Il tema sicurezza viene spesso deriso negli ambienti della Sinistra e anche tanti colleghi lo minimizzano perché conviene “tenersi buoni” i politici locali di “Alleanza Verdi Sinistra”, “Possibile”, “Partito Democratico”, per ottenere qualche anticipazione sulle aporie che verranno poi portate in Consiglio Comunale.

Proprio sul fatto che gli immigrati deteriorano la nostra sicurezza l’onorevole Susanna Ceccardi tiene a sottolineare: “Sette contro una. Una ragazza resa inerme, portata in casa e violentata a turno, mentre qualcuno riprendeva tutto. Una violenza brutale, organizzata, disumana.
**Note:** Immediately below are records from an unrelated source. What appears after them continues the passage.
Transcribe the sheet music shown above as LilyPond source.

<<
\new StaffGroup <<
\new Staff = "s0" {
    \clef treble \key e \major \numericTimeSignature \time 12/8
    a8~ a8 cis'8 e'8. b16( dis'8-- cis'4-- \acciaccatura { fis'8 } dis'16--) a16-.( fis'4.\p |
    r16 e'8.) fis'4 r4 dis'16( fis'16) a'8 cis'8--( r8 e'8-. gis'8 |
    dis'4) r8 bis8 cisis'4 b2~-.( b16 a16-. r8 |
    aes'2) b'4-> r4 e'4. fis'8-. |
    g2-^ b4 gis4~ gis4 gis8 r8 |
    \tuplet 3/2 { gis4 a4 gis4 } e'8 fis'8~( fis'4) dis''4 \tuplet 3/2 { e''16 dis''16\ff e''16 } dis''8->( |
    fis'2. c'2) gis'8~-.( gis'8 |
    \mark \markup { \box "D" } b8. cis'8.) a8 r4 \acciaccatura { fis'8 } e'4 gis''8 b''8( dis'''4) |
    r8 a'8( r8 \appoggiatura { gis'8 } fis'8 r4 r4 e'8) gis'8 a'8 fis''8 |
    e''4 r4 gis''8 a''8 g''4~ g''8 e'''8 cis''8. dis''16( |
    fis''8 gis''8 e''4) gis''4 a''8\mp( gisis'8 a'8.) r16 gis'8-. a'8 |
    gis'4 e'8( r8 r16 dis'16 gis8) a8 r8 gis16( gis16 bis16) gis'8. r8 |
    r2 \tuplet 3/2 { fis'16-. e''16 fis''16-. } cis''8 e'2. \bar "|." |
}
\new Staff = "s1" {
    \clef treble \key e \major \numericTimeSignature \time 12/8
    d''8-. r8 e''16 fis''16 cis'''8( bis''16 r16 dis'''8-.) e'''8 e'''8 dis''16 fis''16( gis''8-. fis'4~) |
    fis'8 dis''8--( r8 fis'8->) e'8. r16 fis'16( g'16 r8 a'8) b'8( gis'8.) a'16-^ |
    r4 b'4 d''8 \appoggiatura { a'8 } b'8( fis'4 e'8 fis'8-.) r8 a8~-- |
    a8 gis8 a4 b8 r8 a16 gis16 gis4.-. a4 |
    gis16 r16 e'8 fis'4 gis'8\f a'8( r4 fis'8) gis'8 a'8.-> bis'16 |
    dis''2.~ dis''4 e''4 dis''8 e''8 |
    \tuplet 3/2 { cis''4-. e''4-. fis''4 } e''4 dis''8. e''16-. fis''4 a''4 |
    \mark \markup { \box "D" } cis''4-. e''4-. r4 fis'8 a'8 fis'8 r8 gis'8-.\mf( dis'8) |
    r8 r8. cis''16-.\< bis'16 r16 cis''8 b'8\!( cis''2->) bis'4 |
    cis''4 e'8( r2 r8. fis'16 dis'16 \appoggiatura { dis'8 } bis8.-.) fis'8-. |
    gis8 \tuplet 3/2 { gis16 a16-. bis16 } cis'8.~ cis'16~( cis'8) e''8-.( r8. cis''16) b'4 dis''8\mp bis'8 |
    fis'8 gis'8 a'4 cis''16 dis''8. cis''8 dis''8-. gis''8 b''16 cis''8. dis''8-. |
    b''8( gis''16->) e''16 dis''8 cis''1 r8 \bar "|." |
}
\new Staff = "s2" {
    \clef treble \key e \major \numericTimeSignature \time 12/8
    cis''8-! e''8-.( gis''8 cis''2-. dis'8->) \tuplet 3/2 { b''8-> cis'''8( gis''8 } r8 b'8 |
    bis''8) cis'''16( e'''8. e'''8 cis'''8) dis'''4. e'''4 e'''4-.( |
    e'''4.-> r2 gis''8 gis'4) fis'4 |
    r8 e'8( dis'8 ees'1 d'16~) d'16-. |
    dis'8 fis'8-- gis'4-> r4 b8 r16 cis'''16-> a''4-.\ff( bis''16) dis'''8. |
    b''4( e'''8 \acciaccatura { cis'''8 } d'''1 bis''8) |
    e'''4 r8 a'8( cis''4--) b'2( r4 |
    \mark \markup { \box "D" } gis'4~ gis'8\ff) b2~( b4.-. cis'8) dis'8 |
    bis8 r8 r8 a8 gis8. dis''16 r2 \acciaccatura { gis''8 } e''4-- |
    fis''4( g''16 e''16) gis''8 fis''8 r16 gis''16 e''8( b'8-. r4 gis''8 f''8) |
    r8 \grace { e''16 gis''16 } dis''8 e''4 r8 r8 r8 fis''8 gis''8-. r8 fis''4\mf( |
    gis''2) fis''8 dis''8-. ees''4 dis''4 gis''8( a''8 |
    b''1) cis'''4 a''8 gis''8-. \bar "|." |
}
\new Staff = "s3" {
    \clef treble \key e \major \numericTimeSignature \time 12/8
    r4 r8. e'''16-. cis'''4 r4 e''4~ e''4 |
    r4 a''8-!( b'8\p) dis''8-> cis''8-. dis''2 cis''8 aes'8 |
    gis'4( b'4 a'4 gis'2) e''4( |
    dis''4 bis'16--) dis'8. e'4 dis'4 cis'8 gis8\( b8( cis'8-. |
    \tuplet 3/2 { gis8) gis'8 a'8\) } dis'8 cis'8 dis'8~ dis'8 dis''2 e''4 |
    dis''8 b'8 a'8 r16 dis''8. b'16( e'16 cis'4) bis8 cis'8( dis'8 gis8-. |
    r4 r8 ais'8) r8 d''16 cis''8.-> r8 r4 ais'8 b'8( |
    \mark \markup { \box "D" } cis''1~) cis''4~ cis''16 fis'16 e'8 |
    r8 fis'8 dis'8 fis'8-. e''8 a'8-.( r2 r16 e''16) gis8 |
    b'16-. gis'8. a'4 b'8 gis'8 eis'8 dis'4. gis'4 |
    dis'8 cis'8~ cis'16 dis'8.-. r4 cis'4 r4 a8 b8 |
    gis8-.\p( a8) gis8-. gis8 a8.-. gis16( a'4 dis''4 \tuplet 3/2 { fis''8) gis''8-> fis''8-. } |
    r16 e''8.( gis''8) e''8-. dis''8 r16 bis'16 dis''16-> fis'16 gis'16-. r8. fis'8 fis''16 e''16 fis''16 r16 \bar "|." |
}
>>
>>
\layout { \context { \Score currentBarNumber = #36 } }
E’ una barbarie”.
I fatti a cui l’onorevole della “Lega” fa riferimento sono quelli narrati da “La Stampa”: “Cesena, violenza di gruppo: indagati 7 giovani di origini africane e asiatiche”.
Quanto ancora gli italiani dovranno tollerare chi, nel nostro Paese, vede le donne come “oggetti” con i quali “soddisfare i propri pruriti sessuali”?
Come ignorare, poi, quanto ha scritto Susanna Ceccardi, su “X”, il 15 aprile?
Riportando una notizia de “Il Secolo XIX”, l’onorevole toscana scrive: “Agghiacciante. La bestia non è il gatto che giocava nel parco. E’ lo straniero che gli ha dato fuoco per mangiarselo, davanti a tutti. Questa è barbarie pura. E noi dovremmo ancora far finta di niente?”.
Il quotidiano tanto caro ai liguri titolava: “Choc a Sarzana! Tenta di cucinare un gatto nel parco. Un cittadino straniero ha dato fuoco alla povera bestiola davanti a diversi testimoni choccati”.
In un Paese un minimo normale, gente così verrebbe cacciata via, senza neppure pensarci. In Italia c’è una tolleranza imbarazzante e migliaia di italiani non sopportano più tanto e tale lassismo.
L’immigrazione criminale esiste ed è fattuale. Non la vede solo chi non la vuole vedere. Il negazionismo di quella Sinistra che sostiene non vi sia relazione tra immigrati e crimine fa ridere, non facesse piangere.
L’onorevole Susanna Ceccardi, conscia del fatto che l’ex Comandante della Brigata Paracadutisti Folgore, Generale di Divisione Roberto Vannacci, sta correndo con “Futuro Nazionale” che nei sondaggi è sempre più solido, ha deciso di tornare a parlare delle nefaste risultanze di anni di accoglienza indiscriminata.
Quale soluzione a tutto ciò? La più plausibile ed acclamata è la “Remigrazione”.
Il prossimo Esecutivo sarà in grado di metterla in atto o sarà appannaggio ideologico come lo è stato il tanto sbandierato “blocco navale”?
Il 2027 si avvicina inesorabile e, allora, avremo qualche risposta.